Concrete block is a popular component in construction for developing countries. Cement-based products are relatively inexpensive, they are created from local materials and they are easy to build with.

In Haiti we learned how deadly concrete blocks can be when not produced correctly. Like the story of Noe (pronounced NO-wee) and the earthquake of 2010. Noe was at the university when the earthquake occurred. He managed to escape, but a concrete block fell on his best friend who was running next to him, killing the friend. Noe escaped with just a serious gash on his arm from the concrete. This story is very common and thousands died from the same problem; bad concrete blocks.

Bad concrete block becomes rubbleThe problem with block making in these countries rests with a broken concrete supply chain. These bad blocks become a crushing instrument of destruction and death. The evidence of this fact can be found in the rubble piles following any natural disaster in a poor country. To make a good block requires a good recipe, a consistent compaction and proper curing.

Now observe the next 3 images…

Crumbling concrete block in Haiti

Look at the poor compaction and the crumbling corners

Mixing block recipe on the ground

No recipe measuring and no consistency in the mixing

Concrete block cured in the sun in Haiti

Sun cured without cover or moisture

These three images are from the video that you can view at the end of this posting. In the video you will witness one portion of the concrete supply chain that is working and three parts that are not.

The Haitian crew has the use of a mechanized block forming machine that can produce good block. Unfortunately the broken supply chain in Haiti is delivering bad sand to the site. Then the workers are using this bad sand in a ground-mixing process that fails to use a consistent recipe, and finally the inconsistent blocks are placed out in the direct sun to cure.
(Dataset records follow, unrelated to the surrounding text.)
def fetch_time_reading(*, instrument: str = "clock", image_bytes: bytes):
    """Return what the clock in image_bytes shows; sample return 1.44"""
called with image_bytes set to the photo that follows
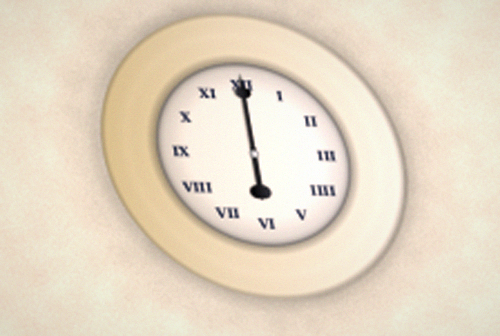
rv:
6.00
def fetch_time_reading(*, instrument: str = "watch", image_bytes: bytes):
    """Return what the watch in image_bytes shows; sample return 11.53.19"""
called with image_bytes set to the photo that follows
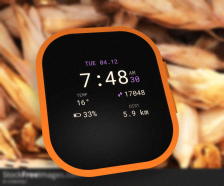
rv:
7.48.30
Good blocks use well graded sand, a correct proportion of cement, consistent mixing practices and then curing in a high moisture environment to avoid cracking. The chemistry of cement requires these things to be a part of the process in order to create a product that will not fail.

These are the missing links that you will see in this video. Until we begin improving every link in the supply chain, we will continue to hear the stories of Noe from every developing country.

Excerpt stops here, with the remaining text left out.